Bu, Sabah gazetesinin 30 Eylül tarihli bir haberi… Görüldüğü gibi haberde, 28 Eylül’de erken saatlerde başta CHP’li Mersin Büyükşehir Belediyesi Basın Yayın ve Halkla İlişkiler Daire Başkanı Bedrettin Gündeş olmak üzere Mersin Büyükşehir Belediyesi’nin bazı çalışanlarını hedef alan gözaltılarla, ondan bir gün önce gerçekleşen Tece polisevine saldırı arasında hiçbir bağlantı kurulmuyor.

Bu gazete ve iktidar basınının öbür üyeleri bu haberi artık böyle veriyor. “Artık” diyorum, çünkü gözaltıların yaşandığı gün hepsi sanki gözaltılar saldırıyla bağlantılıymış gibi duyurmuştu haberi. Örneği bu defa Yeni Şafak’tan verelim:

“Mersin’deki polisevi saldırısında 22 şüpheli gözaltına alındı / Mersin’in Mezitli ilçesindeki polisevine yönelik silahlı saldırıda bir polis memurun şehit edilmesi, 1 polis memurunun da yaralanmasına neden olan saldırıya ilişkin gelişmeler yakından takip ediliyor. Mersin’de 1 polisin hayatını kaybettiği, biri polis 2 kişinin de yaralandığı polisevine yönelik saldırıya ilişkin 22 kişi gözaltına alındı.”

Tabii izleyen haberlerle gelen, bu kişilerin Mersin Büyükşehir Belediyesi çalışanları olduğu bilgisiyle birlikte algı iyice pekiştirildi: Polisevine saldırıyla CHP’li Mersin Büyükşehir Belediyesi arasında bağ var!

Bu tablonun davet ettiği, “sor beni sor beni” diyen bir soru var, o da şu: İktidar basını gözaltıların gerçek nedenini bilmiyor olabilir mi?

Bu soru pek naif kaçmış olabilir ama daha da naif görünmek pahasına kapıyı neden böyle bir ihtimale açık bıraktığımı söyleyeyim: Çünkü, malum, burası bir hukuk devleti ve soruşturmanın gizliliği esastır. Yani, polis soruşturmanın ve geceyarısı gerçekleştirilen belediye operasyonunun nedenini “soruşturmanın gizliliği esastır” ilkesini gözeterek gazetecilere vermemiştir.

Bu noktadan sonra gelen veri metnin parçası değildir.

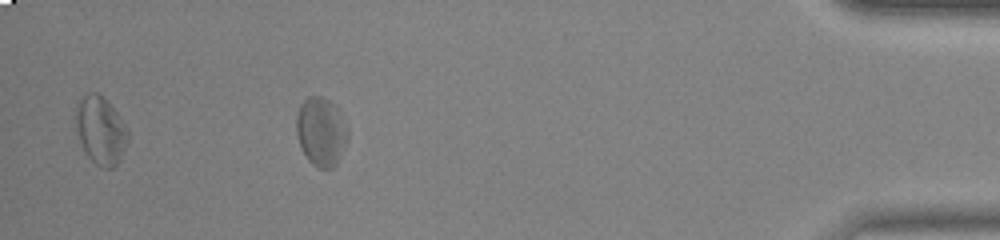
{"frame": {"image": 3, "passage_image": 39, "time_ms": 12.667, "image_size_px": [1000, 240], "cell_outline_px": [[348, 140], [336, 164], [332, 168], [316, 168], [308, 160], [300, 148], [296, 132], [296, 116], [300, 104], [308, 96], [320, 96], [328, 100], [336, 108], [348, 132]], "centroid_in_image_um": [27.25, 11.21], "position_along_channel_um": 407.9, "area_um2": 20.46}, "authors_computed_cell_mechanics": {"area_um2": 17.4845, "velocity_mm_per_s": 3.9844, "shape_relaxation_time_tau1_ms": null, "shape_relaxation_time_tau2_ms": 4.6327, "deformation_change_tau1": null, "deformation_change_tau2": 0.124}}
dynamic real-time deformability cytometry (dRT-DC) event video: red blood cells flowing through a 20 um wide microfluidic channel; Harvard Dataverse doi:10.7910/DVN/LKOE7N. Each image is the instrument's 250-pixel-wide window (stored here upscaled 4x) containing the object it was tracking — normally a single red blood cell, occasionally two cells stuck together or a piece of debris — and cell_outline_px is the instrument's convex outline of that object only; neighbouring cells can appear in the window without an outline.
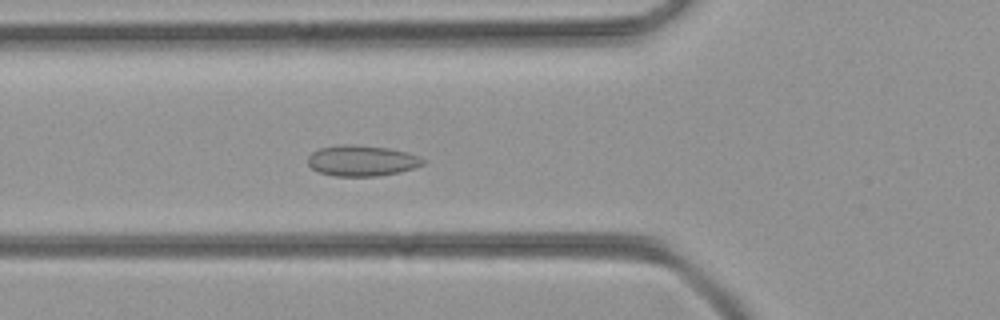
{"species": "common noctule bat (a hibernating species)", "species_latin": "Nyctalus noctula", "temperature_condition": "room temperature", "stored_images_in_passage": 37, "camera_frame_rate_fps": 3000, "um_per_image_px": 0.085, "animal": {"sex": "female", "body_mass_g": 21.9}, "frame": {"image": 1, "passage_image": 5, "time_ms": 1.333, "image_size_px": [1000, 320], "cell_outline_px": [[428, 160], [424, 164], [400, 172], [380, 176], [332, 176], [320, 172], [312, 168], [308, 164], [308, 156], [312, 152], [320, 148], [344, 144], [348, 144], [388, 148], [408, 152], [420, 156]], "centroid_in_image_um": [30.79, 13.66], "position_along_channel_um": 95.0, "area_um2": 20.75}}
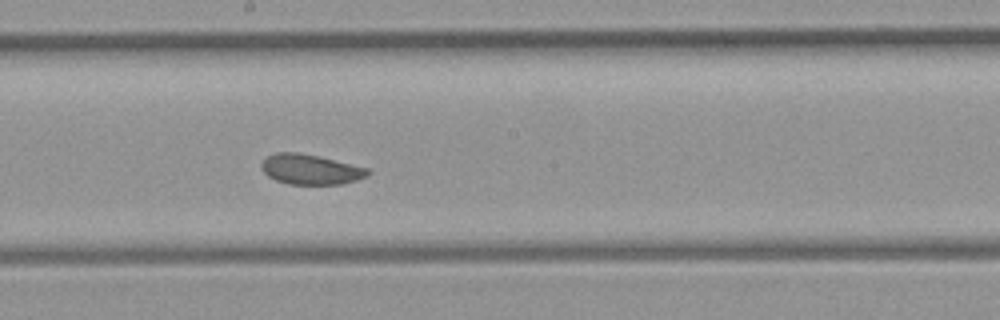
{"frame": {"image": 2, "passage_image": 14, "time_ms": 4.333, "image_size_px": [1000, 320], "cell_outline_px": [[372, 172], [368, 176], [344, 184], [288, 184], [276, 180], [268, 176], [260, 168], [260, 164], [268, 156], [276, 152], [300, 152], [320, 156], [368, 168]], "centroid_in_image_um": [26.41, 14.39], "position_along_channel_um": 221.8, "area_um2": 18.84}}
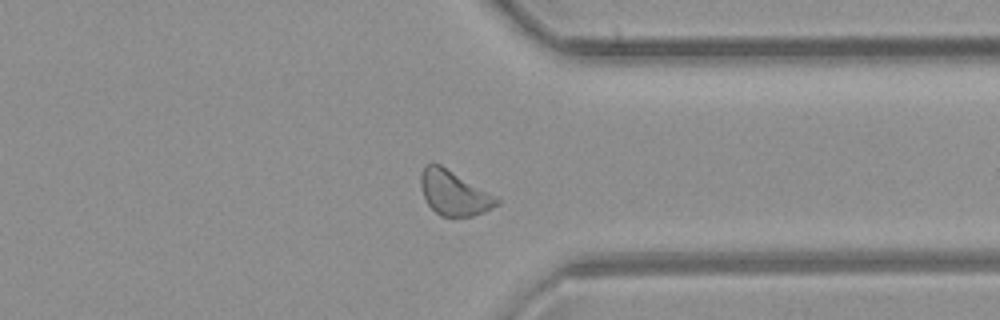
{"frame": {"image": 3, "passage_image": 25, "time_ms": 8.0, "image_size_px": [1000, 320], "cell_outline_px": [[500, 204], [484, 212], [472, 216], [440, 216], [428, 204], [424, 196], [420, 184], [420, 176], [424, 164], [432, 160], [440, 164], [500, 200]], "centroid_in_image_um": [38.53, 16.38], "position_along_channel_um": 372.9, "area_um2": 19.48}}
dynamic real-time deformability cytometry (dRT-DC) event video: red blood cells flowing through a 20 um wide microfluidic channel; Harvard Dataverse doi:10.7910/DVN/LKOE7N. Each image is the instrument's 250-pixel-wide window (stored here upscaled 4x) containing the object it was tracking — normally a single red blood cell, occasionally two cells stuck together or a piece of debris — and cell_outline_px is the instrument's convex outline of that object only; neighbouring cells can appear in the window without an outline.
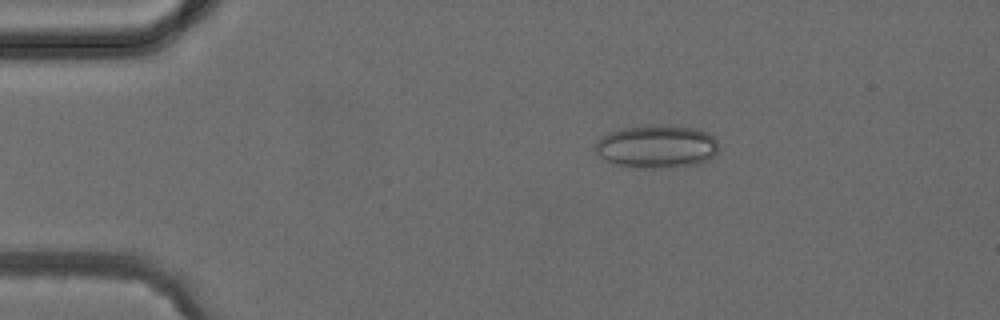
{"species": "common noctule bat (a hibernating species)", "species_latin": "Nyctalus noctula", "temperature_condition": "cold", "stored_images_in_passage": 4, "camera_frame_rate_fps": 3000, "um_per_image_px": 0.085, "animal": {"sex": "female", "body_mass_g": 24.6, "forearm_length_mm": 56.2}, "frame": {"image": 1, "passage_image": 2, "time_ms": 2.0, "image_size_px": [1000, 320], "cell_outline_px": [[716, 152], [708, 160], [696, 164], [668, 168], [648, 168], [616, 164], [600, 156], [592, 148], [600, 136], [608, 132], [620, 128], [656, 124], [696, 128], [708, 132], [716, 140]], "centroid_in_image_um": [55.79, 12.43], "position_along_channel_um": 29.2, "area_um2": 31.04}}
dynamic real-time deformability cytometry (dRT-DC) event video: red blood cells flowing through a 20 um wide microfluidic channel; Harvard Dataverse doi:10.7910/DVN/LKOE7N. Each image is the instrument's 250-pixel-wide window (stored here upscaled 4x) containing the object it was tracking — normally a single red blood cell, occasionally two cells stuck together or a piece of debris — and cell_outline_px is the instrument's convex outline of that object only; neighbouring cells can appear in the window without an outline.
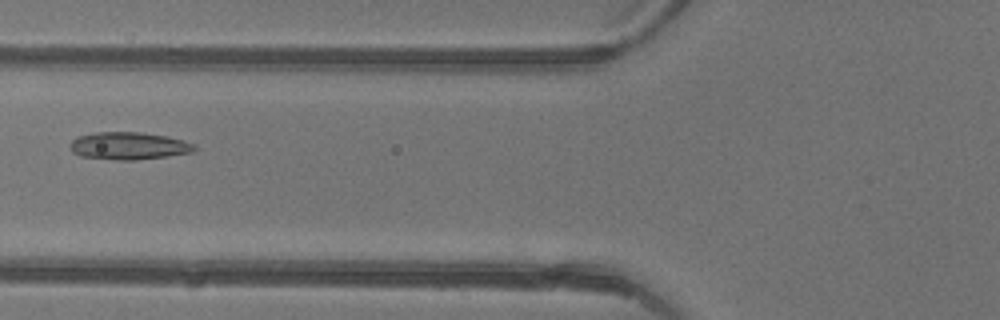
{"species": "common noctule bat (a hibernating species)", "species_latin": "Nyctalus noctula", "temperature_condition": "warm", "stored_images_in_passage": 36, "camera_frame_rate_fps": 3000, "um_per_image_px": 0.085, "animal": {"sex": "female"}, "frame": {"image": 1, "passage_image": 18, "time_ms": 5.667, "image_size_px": [1000, 320], "cell_outline_px": [[196, 148], [192, 152], [168, 156], [136, 160], [116, 160], [80, 156], [72, 152], [68, 144], [76, 136], [96, 132], [140, 132], [168, 136], [184, 140], [196, 144]], "centroid_in_image_um": [10.93, 12.39], "position_along_channel_um": 114.9, "area_um2": 20.17}}
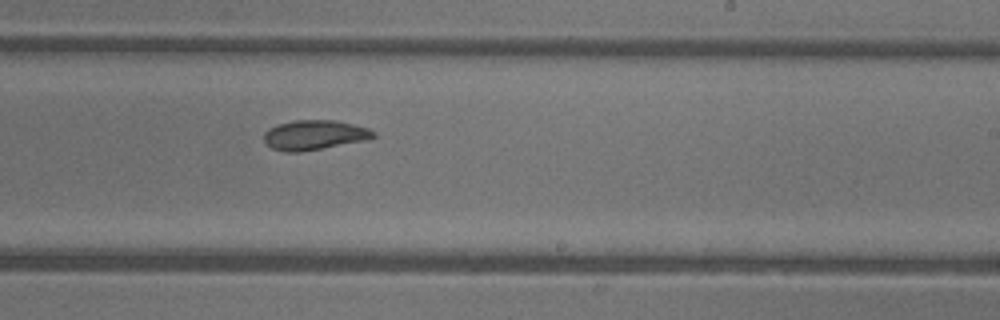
{"frame": {"image": 2, "passage_image": 28, "time_ms": 9.0, "image_size_px": [1000, 320], "cell_outline_px": [[376, 136], [364, 140], [300, 152], [284, 152], [272, 148], [264, 144], [264, 132], [268, 128], [280, 124], [296, 120], [336, 120], [368, 128], [376, 132]], "centroid_in_image_um": [26.68, 11.47], "position_along_channel_um": 262.3, "area_um2": 18.84}}
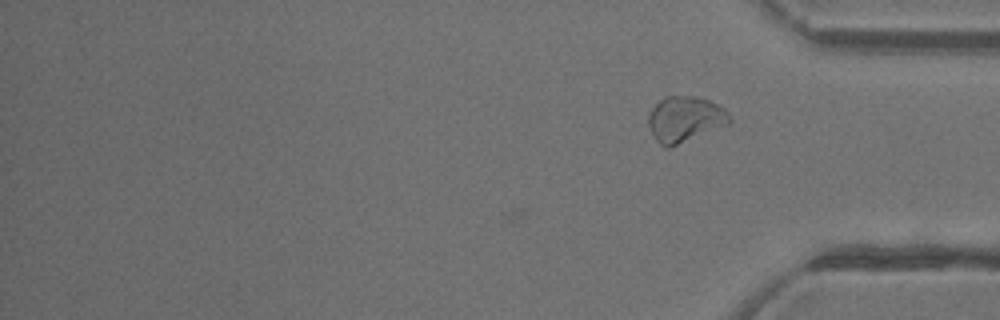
{"frame": {"image": 3, "passage_image": 36, "time_ms": 11.667, "image_size_px": [1000, 320], "cell_outline_px": [[732, 120], [728, 124], [668, 148], [660, 144], [656, 140], [648, 128], [648, 116], [652, 108], [664, 96], [692, 96], [708, 100], [724, 108]], "centroid_in_image_um": [58.19, 10.12], "position_along_channel_um": 377.0, "area_um2": 21.33}, "authors_computed_cell_mechanics": {"area_um2": 19.8254, "velocity_mm_per_s": 4.44, "shape_relaxation_time_tau1_ms": 3.8377, "shape_relaxation_time_tau2_ms": 1.2494, "deformation_change_tau1": 0.1191, "deformation_change_tau2": 0.0653}}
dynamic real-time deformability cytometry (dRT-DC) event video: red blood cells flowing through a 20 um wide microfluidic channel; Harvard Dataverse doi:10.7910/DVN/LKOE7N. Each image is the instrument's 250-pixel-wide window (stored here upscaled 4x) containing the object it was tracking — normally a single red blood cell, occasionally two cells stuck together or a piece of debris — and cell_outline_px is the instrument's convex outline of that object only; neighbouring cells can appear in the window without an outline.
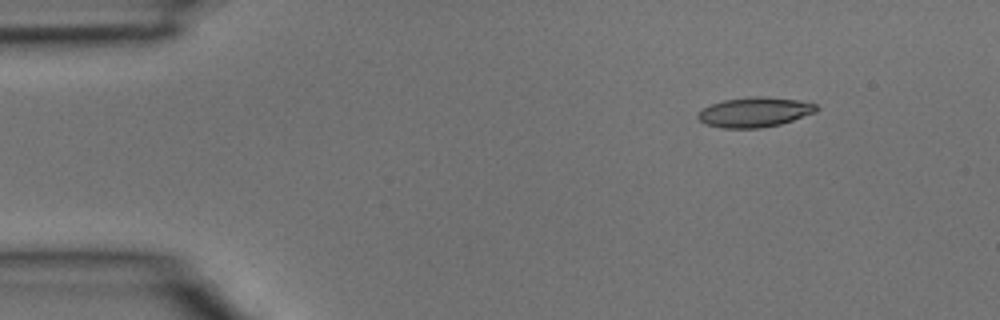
{"species": "common noctule bat (a hibernating species)", "species_latin": "Nyctalus noctula", "temperature_condition": "room temperature", "stored_images_in_passage": 3, "segment_of_instrument_passage": [2, 2], "camera_frame_rate_fps": 3000, "um_per_image_px": 0.085, "animal": {"sex": "male", "body_mass_g": 15.6}, "frame": {"image": 1, "passage_image": 3, "time_ms": 0.667, "image_size_px": [1000, 320], "cell_outline_px": [[820, 108], [816, 112], [780, 124], [760, 128], [720, 128], [708, 124], [700, 120], [696, 116], [700, 108], [724, 100], [752, 96], [760, 96], [800, 100], [816, 104]], "centroid_in_image_um": [64.14, 9.53], "position_along_channel_um": 20.9, "area_um2": 20.63}}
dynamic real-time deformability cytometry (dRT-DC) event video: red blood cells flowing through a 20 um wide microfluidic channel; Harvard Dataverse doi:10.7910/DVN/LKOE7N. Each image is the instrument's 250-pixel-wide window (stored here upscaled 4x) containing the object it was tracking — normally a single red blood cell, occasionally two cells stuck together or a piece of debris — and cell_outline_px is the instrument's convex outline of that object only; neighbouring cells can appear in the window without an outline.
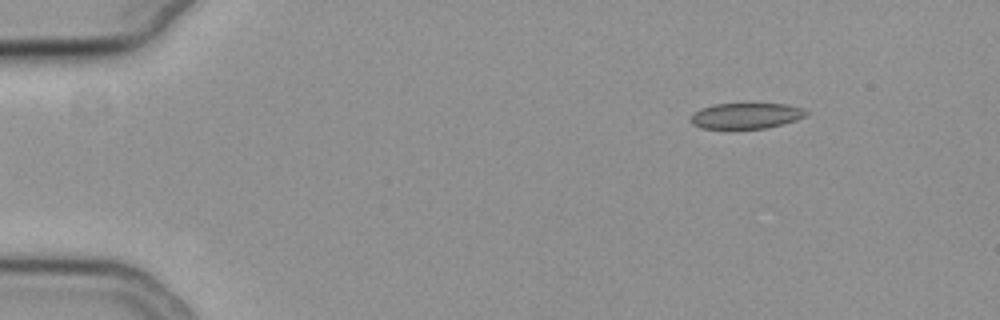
{"species": "common noctule bat (a hibernating species)", "species_latin": "Nyctalus noctula", "temperature_condition": "cold", "stored_images_in_passage": 49, "camera_frame_rate_fps": 3000, "um_per_image_px": 0.085, "animal": {"sex": "female", "body_mass_g": 19.3, "forearm_length_mm": 54.1}, "frame": {"image": 1, "passage_image": 1, "time_ms": 0.0, "image_size_px": [1000, 320], "cell_outline_px": [[808, 112], [804, 116], [796, 120], [764, 128], [700, 128], [692, 124], [688, 120], [692, 112], [700, 108], [712, 104], [788, 104], [804, 108]], "centroid_in_image_um": [63.35, 9.83], "position_along_channel_um": 21.7, "area_um2": 17.34}}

Ne var ki İçişleri Bakanı Soylu’nun sonraki performansını göz önünde bulundurduğumuzda, bu ihtimal zayıflıyor. Polisin, gazetecileri manipüle ederek onlara yanlış bilgi sızdırdığını, gazetecilerin de bu bilgi doğrultusunda saldırıyla belediye gözaltıları arasında bağ kurduğunu düşünmek daha makul hale geliyor.

Ama benim favori ihtimalim şöyle: Ortada hazırlanmış ve yürürlüğe konmayı bekleyen bir KCK soruşturması vardı; polisevine saldırı gerçekleşince bu operasyona yol verildi. Beklenti, “gereğini yapma” ustası gazetecilerin durumdan vazife çıkarıp sayfalarını “Mersin Büyükşehir Belediyesi’ne polisevi baskını soruşturması ve operasyonu” haberleriyle donatmalarıydı. Nitekim de öyle oldu.

“Gözlerimi kaparım vazifemi yaparım” gazeteciliğinin en süfli örneklerinden biriydi.

Hadi köşe yazılarında tek başına yazıyorlar, etraflarında kimse yok, fakat “orta akıl”la yapılan haberlerde birbirlerinin yüzüne bakarak nasıl becerebiliyorlar bunu, anlamak hakikaten çok güç.